If you’ve got a list of meds, you can take it to your doctor and ask which ones are for asthma and what the instructions are. If the doc is busy right then you may be able to have the staff make a copy and call you back. Your pharmacist should also be able to help you out if you have the labels still, or if there are any refills left. Since asthma meds are usually inhaled rather than pills you might be able to read the label yourself.

I’m not sure what the process is in an assisted living or similar LTC facility, if you live in one. But there should be someone who can tell you which meds are for what ailment and when to take them.

~Max

Dropzone, it’s always possible that they took you off your asthma meds so they could see what your lung function was “really” like, but they should at least have gotten your permission first.

(It’s not uncommon for something similar to be done with people who have inpatient psychiatric admissions.)

  1. I panicked.
  2. Yes.

OK. You’re definitely entitled to know what you’re taking.

You say you’ve got a list – is the problem that you didn’t have the list before, or is the problem that you don’t know what the items on the list are supposed to treat, and/or what their ingredients are?

Ask to review the list with your doctor and/or with a pharmacist; get an explanation for each. Also, apparently you’ve got internet access? You can look the medications up online – make sure you’re checking with a reliable site.

Sometimes people accidentally get prescribed things that don’t mix well together and that can lead to confusion – be sure to ask about possible interactions.

I have the list on order. I can do the rest of that myself.

Could you have COPD? I think it’s treated nearly the same.
@Qadgop_the_Mercotan , where are you?
@dropzone will listen to you.
:relieved:

I’m happy to try to answer questions, but it’s a big topic. I care for a lot of patients with asthma and copd, and also a lot that have both conditions. Anybody got specific questions on the topic?

I have a question.
Do people in institutional settings (dropzone is in nursing home/rehab type place) know what their meds are and exactly what the treatment plan would be?

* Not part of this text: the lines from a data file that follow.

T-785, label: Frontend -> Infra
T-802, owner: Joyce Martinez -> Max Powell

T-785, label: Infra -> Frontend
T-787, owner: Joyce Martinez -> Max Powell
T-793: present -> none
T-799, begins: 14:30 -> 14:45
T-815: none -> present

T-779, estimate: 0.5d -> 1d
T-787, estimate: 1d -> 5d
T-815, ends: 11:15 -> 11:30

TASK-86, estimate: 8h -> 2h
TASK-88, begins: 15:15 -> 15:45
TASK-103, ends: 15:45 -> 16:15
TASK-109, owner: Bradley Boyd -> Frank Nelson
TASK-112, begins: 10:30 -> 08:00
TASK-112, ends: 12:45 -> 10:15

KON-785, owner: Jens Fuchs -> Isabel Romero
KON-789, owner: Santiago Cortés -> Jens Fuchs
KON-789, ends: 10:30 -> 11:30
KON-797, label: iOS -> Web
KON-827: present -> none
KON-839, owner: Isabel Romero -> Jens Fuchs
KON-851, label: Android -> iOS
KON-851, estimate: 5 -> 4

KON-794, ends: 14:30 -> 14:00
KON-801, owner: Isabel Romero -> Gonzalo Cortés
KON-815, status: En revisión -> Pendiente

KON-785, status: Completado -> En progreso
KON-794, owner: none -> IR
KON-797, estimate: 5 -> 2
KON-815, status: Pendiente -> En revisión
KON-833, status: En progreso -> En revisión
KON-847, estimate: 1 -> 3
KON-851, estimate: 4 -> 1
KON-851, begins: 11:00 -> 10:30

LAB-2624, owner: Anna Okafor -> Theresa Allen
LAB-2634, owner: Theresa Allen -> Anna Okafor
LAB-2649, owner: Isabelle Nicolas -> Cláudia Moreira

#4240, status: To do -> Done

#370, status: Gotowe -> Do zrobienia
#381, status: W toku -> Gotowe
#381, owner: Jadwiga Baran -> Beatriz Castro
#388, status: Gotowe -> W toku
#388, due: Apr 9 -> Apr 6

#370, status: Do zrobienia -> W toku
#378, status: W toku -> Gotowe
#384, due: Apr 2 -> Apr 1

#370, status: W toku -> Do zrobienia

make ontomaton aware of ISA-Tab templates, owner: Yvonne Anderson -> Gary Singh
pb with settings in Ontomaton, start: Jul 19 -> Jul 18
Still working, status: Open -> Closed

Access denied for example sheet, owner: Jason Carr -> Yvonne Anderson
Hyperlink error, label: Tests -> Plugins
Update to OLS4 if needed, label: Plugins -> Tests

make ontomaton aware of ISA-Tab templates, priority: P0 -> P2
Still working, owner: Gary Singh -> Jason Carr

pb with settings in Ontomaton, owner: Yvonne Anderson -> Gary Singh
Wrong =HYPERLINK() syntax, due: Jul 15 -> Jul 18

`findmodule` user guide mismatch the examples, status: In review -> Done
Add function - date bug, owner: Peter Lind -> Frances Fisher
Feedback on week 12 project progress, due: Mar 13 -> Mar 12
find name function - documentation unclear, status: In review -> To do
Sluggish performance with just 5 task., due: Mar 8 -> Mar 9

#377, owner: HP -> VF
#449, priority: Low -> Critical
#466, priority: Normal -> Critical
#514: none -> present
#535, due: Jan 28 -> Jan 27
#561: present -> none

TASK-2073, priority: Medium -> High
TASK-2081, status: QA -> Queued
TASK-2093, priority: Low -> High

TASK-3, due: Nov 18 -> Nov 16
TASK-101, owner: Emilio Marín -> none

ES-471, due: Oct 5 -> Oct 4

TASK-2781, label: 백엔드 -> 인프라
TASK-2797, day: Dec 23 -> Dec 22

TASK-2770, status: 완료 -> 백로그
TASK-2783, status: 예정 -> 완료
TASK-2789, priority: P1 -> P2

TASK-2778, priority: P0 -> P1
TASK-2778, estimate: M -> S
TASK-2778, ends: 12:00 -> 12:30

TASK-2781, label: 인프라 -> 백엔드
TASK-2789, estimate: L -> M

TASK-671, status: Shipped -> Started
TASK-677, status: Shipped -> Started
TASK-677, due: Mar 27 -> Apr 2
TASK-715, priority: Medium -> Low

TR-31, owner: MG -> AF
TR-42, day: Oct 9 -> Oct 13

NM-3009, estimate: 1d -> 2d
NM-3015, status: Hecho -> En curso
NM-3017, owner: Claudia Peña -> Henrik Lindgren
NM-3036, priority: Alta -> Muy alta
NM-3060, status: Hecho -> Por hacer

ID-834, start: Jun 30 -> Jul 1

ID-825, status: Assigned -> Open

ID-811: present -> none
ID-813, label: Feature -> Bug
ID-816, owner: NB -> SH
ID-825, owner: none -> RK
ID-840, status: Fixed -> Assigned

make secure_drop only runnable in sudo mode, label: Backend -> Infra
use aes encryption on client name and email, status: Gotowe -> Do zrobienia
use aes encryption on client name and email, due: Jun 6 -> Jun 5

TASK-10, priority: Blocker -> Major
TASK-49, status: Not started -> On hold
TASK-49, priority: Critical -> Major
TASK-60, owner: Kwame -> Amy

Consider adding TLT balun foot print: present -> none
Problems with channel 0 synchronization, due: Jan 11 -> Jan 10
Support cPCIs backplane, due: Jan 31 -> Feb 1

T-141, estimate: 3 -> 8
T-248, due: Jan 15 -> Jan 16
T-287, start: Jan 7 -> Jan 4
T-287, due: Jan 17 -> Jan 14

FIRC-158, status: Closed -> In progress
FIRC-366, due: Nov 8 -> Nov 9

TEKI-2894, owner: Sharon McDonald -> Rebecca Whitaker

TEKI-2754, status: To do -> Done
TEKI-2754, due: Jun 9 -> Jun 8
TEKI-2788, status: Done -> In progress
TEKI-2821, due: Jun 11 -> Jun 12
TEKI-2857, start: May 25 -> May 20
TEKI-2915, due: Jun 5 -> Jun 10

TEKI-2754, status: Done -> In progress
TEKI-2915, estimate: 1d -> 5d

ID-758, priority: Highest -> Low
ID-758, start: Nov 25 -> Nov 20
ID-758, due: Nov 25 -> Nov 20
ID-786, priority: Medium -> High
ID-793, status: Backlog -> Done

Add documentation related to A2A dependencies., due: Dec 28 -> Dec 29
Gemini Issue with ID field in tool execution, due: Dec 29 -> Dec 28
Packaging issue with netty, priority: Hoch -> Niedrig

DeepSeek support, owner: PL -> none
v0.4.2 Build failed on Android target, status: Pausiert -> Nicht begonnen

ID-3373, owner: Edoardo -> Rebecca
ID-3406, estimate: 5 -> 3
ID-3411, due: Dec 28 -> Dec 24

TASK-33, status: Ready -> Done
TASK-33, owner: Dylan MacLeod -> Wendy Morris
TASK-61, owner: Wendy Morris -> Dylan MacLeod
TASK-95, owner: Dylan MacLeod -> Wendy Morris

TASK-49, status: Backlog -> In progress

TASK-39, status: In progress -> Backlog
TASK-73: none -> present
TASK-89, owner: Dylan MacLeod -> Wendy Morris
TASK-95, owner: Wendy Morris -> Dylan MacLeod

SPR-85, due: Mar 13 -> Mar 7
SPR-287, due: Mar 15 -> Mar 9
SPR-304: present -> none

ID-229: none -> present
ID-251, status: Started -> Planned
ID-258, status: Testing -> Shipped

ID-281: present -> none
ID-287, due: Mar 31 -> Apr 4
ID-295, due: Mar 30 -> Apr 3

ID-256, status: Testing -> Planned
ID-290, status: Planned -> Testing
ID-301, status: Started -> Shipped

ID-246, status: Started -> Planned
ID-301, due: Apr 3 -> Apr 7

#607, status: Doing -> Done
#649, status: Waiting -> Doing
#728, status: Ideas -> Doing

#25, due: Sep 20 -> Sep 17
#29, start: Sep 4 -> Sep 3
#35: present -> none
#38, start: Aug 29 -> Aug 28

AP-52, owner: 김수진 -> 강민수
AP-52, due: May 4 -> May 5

This falls into opinion / nonpersonal venting but in my experience, I suspect that the staff won’t be terribly forthcoming… and may not adhere to the plan anyway.

Example 1: Mother-in-law was in rehab after hip surgery. She was not getting the services she was supposed to. SIL read them the riot act. BIL, the following week, found that things had not improved. Threats were made. I’m not convinced he was joking.
Example 2: I was supposed to be on continuous pulse ox monitoring after surgery - the sole reason I stayed in the hospital. Staff did not do it - DESPITE MY REMINDING THEM. I later reviewed my file and yep, the doc HAD ordered it.
Example 3: I have never, EVER had them get my maintenance medications correct when hospitalized. In some cases the changes may have been warranted. In others… definitely not (e.g. don’t simply SKIP the patient’s BP medication; a friend had something similar happen).

You have to either be able to be your own advocate, or have a family member ride herd on the staff. That’s the sad reality of any care situation.

They certainly should know, and they do have the right to know. However, de facto there’s a lot that doesn’t go as it should in such institutional settings.

I agree about being/needing an advocate.
I stutter bad and often have stress induced inability to speak. If it weren’t for my advocates I’d be in big trouble.